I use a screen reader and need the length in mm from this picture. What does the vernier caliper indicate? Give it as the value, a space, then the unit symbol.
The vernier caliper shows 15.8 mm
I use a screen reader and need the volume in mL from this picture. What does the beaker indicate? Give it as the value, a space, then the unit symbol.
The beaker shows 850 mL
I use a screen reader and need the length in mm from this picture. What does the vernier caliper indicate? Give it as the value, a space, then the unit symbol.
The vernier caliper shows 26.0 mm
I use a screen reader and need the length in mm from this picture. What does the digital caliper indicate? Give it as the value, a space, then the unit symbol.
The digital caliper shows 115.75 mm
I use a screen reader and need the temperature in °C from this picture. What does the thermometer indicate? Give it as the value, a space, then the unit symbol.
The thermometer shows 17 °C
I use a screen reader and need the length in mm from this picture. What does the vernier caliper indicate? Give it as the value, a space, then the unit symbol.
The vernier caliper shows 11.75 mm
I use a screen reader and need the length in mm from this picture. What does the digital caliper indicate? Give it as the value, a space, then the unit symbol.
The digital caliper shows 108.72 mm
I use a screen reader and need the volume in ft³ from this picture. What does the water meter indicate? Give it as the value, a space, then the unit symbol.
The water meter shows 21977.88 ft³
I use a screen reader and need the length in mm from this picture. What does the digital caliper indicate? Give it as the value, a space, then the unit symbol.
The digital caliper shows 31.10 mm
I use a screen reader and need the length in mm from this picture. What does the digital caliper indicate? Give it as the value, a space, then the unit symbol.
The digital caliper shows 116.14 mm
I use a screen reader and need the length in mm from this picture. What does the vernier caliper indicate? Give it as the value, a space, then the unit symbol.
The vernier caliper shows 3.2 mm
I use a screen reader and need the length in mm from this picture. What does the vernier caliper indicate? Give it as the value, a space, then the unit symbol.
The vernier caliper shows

• _Task_:
Render every line of the entries above as a Markdown table with two columns, No and Line, numbering the rows and omitting blank lines.

• _Reply to the task_:
| No | Line |
|---|---|
| 1 | I use a screen reader and need the length in mm from this picture. What does the vernier caliper indicate? Give it as the value, a space, then the unit symbol. |
| 2 | The vernier caliper shows 15.8 mm |
| 3 | I use a screen reader and need the volume in mL from this picture. What does the beaker indicate? Give it as the value, a space, then the unit symbol. |
| 4 | The beaker shows 850 mL |
| 5 | I use a screen reader and need the length in mm from this picture. What does the vernier caliper indicate? Give it as the value, a space, then the unit symbol. |
| 6 | The vernier caliper shows 26.0 mm |
| 7 | I use a screen reader and need the length in mm from this picture. What does the digital caliper indicate? Give it as the value, a space, then the unit symbol. |
| 8 | The digital caliper shows 115.75 mm |
| 9 | I use a screen reader and need the temperature in °C from this picture. What does the thermometer indicate? Give it as the value, a space, then the unit symbol. |
| 10 | The thermometer shows 17 °C |
| 11 | I use a screen reader and need the length in mm from this picture. What does the vernier caliper indicate? Give it as the value, a space, then the unit symbol. |
| 12 | The vernier caliper shows 11.75 mm |
| 13 | I use a screen reader and need the length in mm from this picture. What does the digital caliper indicate? Give it as the value, a space, then the unit symbol. |
| 14 | The digital caliper shows 108.72 mm |
| 15 | I use a screen reader and need the volume in ft³ from this picture. What does the water meter indicate? Give it as the value, a space, then the unit symbol. |
| 16 | The water meter shows 21977.88 ft³ |
| 17 | I use a screen reader and need the length in mm from this picture. What does the digital caliper indicate? Give it as the value, a space, then the unit symbol. |
| 18 | The digital caliper shows 31.10 mm |
| 19 | I use a screen reader and need the length in mm from this picture. What does the digital caliper indicate? Give it as the value, a space, then the unit symbol. |
| 20 | The digital caliper shows 116.14 mm |
| 21 | I use a screen reader and need the length in mm from this picture. What does the vernier caliper indicate? Give it as the value, a space, then the unit symbol. |
| 22 | The vernier caliper shows 3.2 mm |
| 23 | I use a screen reader and need the length in mm from this picture. What does the vernier caliper indicate? Give it as the value, a space, then the unit symbol. |
| 24 | The vernier caliper shows |